Allons-y, donc, en repartant de là où cela a commencé : l’expérience, très banale, mais qui n’en envoie pas moins durablement au tapis, d’un couple qui se défait. Une déchirure affective sévère, beaucoup de blessures d’amour propre, un horizon bouché : c’est qu’on s’était longtemps bercé de l’illusion que rien dans sa vie ne fonctionnait plus vraiment, sinon ce couple dont on préférait ignorer que l’air n’y passait plus qu’en de rares moments, et que ses partenaires étouffaient lentement mais sûrement. Il fallait bien qu’un jour cela rompe — et voilà l’autre qui part, contre toute attente et peut-être même contre la sienne. Vous, vous restez dans votre palais effondré, vous êtes d’ailleurs un palais en ruines. Voici venu le temps d’être gracieux.

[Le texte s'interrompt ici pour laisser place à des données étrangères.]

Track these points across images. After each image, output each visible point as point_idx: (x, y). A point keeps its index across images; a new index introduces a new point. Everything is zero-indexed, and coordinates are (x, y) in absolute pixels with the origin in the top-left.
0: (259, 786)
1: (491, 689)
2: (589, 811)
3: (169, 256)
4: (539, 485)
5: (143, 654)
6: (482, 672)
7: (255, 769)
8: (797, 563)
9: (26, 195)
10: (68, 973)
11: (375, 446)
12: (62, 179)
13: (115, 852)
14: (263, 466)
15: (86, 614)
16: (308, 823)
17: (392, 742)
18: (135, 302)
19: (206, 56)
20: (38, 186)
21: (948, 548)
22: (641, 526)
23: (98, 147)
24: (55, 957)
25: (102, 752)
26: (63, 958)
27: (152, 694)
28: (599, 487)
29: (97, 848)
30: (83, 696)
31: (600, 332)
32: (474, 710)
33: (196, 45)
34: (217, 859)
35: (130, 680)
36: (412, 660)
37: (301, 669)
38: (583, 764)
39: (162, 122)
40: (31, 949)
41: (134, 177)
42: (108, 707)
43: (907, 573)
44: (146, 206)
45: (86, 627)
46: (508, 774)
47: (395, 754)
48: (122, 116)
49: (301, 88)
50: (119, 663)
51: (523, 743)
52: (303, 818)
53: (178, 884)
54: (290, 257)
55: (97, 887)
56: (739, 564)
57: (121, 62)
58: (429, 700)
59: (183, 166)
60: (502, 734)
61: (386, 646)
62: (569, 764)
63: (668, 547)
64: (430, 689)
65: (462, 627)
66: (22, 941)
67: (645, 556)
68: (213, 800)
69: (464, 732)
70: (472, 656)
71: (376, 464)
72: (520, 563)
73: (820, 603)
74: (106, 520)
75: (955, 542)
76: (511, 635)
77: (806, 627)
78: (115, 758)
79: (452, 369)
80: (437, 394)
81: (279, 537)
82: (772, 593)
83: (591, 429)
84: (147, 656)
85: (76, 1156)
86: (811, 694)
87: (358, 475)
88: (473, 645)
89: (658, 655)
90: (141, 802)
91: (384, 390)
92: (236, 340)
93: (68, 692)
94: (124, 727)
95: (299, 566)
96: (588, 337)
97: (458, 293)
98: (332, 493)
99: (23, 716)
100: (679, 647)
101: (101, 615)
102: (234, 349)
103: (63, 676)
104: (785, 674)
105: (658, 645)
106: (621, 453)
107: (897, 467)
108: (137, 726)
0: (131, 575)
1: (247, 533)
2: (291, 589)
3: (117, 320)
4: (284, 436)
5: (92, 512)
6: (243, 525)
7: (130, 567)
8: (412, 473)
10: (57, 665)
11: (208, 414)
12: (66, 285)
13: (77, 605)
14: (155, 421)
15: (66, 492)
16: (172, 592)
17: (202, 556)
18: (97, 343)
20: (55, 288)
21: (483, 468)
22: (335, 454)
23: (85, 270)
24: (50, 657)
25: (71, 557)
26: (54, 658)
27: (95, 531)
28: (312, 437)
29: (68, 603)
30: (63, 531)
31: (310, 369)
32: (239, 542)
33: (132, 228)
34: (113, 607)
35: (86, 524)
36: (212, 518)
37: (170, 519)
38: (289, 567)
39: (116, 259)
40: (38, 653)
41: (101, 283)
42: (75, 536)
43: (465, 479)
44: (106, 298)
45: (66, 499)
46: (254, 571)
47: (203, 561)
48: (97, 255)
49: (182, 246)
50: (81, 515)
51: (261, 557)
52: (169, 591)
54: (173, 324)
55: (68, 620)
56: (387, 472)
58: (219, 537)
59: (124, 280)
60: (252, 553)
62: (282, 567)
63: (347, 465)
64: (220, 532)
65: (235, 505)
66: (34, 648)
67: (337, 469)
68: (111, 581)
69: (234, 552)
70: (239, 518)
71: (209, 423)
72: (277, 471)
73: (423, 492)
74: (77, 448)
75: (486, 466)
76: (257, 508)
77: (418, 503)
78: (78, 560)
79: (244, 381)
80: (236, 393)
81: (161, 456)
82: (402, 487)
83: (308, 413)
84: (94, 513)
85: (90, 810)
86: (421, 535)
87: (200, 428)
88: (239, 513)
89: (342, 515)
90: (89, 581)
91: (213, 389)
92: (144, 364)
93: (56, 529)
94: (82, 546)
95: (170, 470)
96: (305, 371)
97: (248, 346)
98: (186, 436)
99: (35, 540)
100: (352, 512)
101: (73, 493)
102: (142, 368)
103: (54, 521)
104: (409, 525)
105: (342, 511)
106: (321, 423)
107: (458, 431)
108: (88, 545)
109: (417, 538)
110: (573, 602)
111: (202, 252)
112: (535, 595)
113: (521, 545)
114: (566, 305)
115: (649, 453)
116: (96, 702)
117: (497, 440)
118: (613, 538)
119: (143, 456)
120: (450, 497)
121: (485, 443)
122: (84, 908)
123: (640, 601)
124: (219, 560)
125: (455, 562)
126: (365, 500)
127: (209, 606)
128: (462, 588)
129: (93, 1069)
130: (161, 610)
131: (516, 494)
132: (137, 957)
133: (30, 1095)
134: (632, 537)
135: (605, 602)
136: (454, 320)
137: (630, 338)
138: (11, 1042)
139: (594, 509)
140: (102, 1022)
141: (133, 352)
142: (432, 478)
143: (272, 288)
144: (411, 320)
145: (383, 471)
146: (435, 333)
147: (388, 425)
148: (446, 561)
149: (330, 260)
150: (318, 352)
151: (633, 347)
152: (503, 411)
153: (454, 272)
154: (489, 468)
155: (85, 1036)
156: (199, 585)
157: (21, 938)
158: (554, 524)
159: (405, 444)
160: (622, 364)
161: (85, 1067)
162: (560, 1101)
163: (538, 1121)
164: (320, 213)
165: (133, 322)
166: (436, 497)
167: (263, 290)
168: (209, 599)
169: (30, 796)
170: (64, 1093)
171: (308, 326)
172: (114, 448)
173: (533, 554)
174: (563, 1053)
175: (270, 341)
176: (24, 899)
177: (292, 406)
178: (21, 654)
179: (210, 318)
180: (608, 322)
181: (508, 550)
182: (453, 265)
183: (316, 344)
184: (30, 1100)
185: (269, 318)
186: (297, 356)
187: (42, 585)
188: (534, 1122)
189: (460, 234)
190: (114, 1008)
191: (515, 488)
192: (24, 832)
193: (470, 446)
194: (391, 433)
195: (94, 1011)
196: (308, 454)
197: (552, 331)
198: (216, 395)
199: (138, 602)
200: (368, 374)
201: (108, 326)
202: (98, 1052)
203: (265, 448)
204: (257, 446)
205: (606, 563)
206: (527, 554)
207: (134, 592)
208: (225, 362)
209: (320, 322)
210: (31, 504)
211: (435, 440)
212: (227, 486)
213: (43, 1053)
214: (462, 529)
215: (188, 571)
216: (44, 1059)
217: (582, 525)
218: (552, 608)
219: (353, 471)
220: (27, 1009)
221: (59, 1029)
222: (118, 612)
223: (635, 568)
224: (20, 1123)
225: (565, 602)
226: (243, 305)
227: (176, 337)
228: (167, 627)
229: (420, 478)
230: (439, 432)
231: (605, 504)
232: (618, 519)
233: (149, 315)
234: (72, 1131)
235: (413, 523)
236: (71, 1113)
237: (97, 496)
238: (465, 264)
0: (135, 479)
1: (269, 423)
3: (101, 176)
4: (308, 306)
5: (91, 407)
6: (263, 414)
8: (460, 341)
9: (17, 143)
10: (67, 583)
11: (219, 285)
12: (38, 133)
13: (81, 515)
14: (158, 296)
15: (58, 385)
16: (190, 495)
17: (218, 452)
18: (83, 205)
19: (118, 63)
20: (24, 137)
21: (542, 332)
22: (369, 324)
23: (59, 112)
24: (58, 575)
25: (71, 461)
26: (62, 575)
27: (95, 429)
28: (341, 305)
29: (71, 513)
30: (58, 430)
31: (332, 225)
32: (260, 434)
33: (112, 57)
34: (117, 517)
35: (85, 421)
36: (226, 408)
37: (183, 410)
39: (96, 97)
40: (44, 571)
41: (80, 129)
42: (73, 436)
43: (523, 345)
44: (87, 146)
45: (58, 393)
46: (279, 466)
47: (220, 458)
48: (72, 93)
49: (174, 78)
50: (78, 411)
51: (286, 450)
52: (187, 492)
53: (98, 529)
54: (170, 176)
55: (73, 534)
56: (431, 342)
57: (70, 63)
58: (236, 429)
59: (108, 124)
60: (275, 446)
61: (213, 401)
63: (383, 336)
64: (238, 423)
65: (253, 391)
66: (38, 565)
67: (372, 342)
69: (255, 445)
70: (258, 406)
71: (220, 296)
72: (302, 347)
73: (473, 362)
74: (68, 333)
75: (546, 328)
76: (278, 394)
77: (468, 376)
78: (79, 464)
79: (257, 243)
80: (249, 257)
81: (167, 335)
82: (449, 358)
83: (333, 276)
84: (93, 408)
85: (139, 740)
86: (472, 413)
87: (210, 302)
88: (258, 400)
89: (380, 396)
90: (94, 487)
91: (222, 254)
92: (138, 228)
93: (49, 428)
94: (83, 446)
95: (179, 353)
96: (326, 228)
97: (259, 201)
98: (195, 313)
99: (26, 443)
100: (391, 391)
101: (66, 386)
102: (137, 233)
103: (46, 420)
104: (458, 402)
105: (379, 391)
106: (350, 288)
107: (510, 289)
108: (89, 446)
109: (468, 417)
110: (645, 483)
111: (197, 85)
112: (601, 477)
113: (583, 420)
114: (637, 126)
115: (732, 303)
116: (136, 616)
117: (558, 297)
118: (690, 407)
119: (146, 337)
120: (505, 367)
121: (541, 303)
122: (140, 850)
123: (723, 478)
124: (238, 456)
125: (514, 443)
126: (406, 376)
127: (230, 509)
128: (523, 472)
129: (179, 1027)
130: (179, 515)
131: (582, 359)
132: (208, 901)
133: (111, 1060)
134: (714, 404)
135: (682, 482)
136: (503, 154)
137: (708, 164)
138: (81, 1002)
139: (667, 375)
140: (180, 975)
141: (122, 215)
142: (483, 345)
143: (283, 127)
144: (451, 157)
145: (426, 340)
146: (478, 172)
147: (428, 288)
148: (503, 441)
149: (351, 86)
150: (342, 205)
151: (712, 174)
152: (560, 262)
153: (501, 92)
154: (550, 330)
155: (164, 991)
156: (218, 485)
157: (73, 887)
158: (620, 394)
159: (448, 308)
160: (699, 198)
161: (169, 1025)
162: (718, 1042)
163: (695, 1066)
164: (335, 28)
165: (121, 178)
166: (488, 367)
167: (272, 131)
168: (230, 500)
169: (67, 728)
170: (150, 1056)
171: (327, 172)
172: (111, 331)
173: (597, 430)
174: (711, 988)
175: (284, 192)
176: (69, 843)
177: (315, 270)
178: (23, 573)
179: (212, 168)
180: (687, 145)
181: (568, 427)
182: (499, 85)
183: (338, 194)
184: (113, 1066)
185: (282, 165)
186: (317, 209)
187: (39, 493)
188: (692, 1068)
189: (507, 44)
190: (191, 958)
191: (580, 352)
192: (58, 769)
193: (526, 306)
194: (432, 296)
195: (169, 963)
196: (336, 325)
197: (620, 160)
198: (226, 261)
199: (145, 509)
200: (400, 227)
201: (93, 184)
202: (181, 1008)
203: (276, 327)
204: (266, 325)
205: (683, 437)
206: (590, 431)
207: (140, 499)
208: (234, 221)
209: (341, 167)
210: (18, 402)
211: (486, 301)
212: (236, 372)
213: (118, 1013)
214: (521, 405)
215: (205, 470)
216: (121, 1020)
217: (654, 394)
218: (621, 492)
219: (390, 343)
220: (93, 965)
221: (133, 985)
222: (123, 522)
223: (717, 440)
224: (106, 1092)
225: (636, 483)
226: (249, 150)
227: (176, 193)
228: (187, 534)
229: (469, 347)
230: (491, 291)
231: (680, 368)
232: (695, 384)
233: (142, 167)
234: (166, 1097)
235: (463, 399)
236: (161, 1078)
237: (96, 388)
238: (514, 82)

Ce chagrin seul peut faire perdurer l'amour, sans céder trop longtemps à la colère ; sans verser dans la haine, dans l'aigreur ou la malveillance du dépit.

La gracieuse philosophie sait que vous avez un trésor narcissique à renflouer, de nouveaux points d’appui à trouver. Mais elle interdit de se voiler la face en plongeant tête baissée dans le divertissement. Car cette rupture est un échec bien sûr, qui rameute après lui tous ceux qui l’ont précédé, en ravivant une douleur que l’on croyait oubliée. Premier axiome : le chagrin durera toujours, tout au plus peut-on en sécher les larmes pour le rendre habitable, et œuvrer à le styliser comme un deuil que rien ne viendra achever — surtout pas les histoires à venir, qui viendront sans avoir aucune vocation à remplacer qui que ce soit. Mais ce chagrin seul peut faire perdurer l’amour, sans céder trop longtemps à la colère ; sans verser dans la haine, dans l’aigreur ou la malveillance du dépit. Car ce n’est pas seulement l’avenir d’une relation et ses reconfigurations éventuelles qu’il s’agit de sauver, mais aussi son passé qu’il faut s’employer à préserver. Swann est bien peu gracieux philosophe quand, dans un moment de « muflerie intermittente » et la tête aux mains du coiffeur, il s’écrie qu’il a « gâché des années de [sa] vie (…) pour une femme qui ne [lui] plaisait pas, qui n’était pas [son] genre ! » L’important n’est pas tant de savoir si la femme ou l’amant était son genre, que de maintenir intacte la chance que fut cet amour. Mais l’essentiel est aussi, à rebours et sans prétendre pour autant renoncer au chagrin, de parvenir à être reconnaissant à l’autre de la rupture elle-même. Pour la vérité qu’elle éclaire de ce qu’était devenue l’histoire d’amour — tant de couples se maintiennent, dans leur épuisement même et dans la mort du désir, à raison de la peur de rompre, de la terreur de mourir seul et des leurres de la mauvaise foi. Et pour les possibilités de vie neuve qu’elle augure.

C’est bien mièvre, dira-t-on. Pas de doute, les gracieux préceptes sentent le miel à plein nez. Mais être gracieux philosophe, c’est aussi assumer joyeusement son ridicule. Il y a bien sûr plus de nerf chez La Rochefoucauld quand il écrit qu’« il n’y a guère de gens qui ne soient honteux de s’être aimés quand ils ne s’aiment plus. » Mais la maxime du moraliste décrit une pente sans enjoindre à s’y vautrer ; la loi qu’il énonce est d’observation, pas de prescription. S’en souvenir, pour comprendre qu’un gracieux programme, si cruche soit-il, n’en est pas moins exigeant. Essayez pour voir.